▸ TASK DIRECTIONS
Apart from the images, the entire listing below must be restated word for word.

▸ SUPPLIED INFORMATION

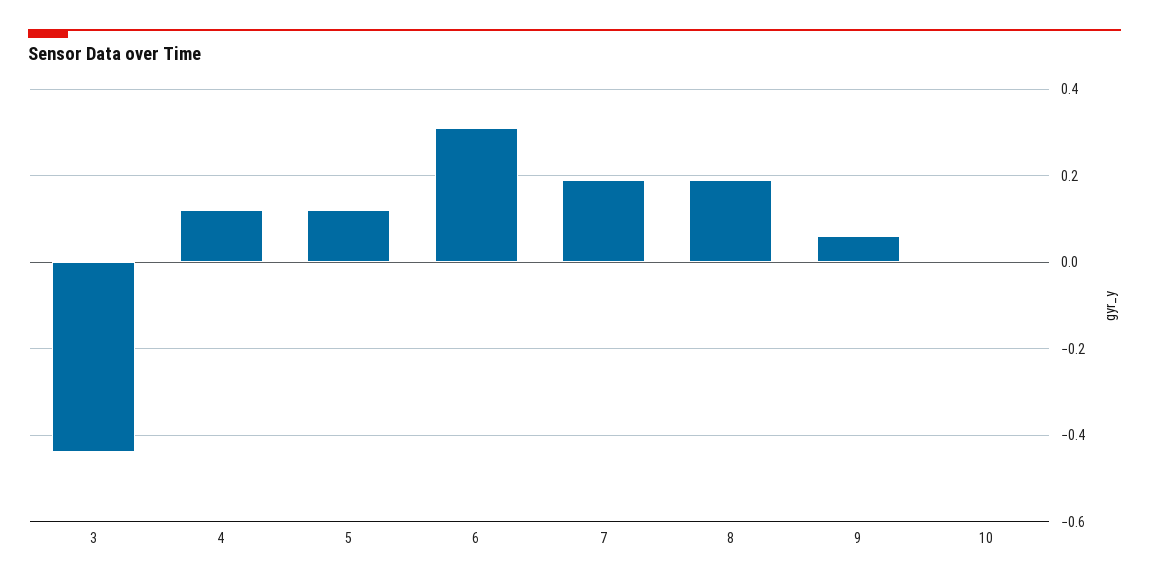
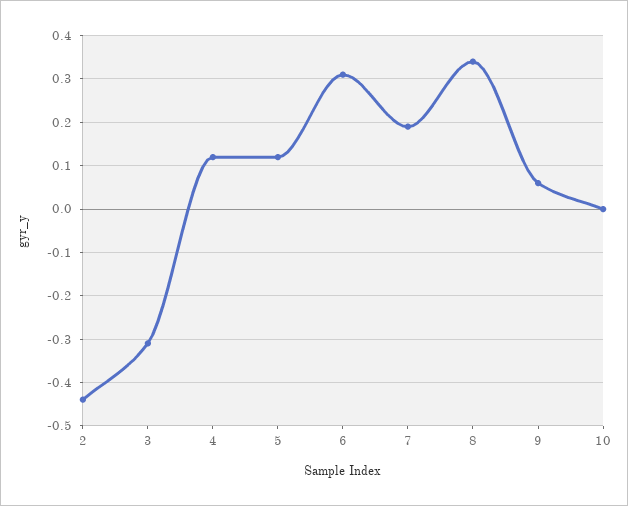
  {
-   "3": -0.45,
+   "3": -0.3,
    "4": 0.1,
    "5": 0.1,
    "6": 0.3,
    "7": 0.2,
-   "8": 0.2,
+   "8": 0.35,
    "9": 0.05,
-   "10": 0
+   "10": 0,
+   "2": -0.45
  }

▸ WRITTEN SOLUTION
  {
-   "3": -0.45,
+   "3": -0.3,
    "4": 0.1,
    "5": 0.1,
    "6": 0.3,
    "7": 0.2,
-   "8": 0.2,
+   "8": 0.35,
    "9": 0.05,
-   "10": 0
+   "10": 0,
+   "2": -0.45
  }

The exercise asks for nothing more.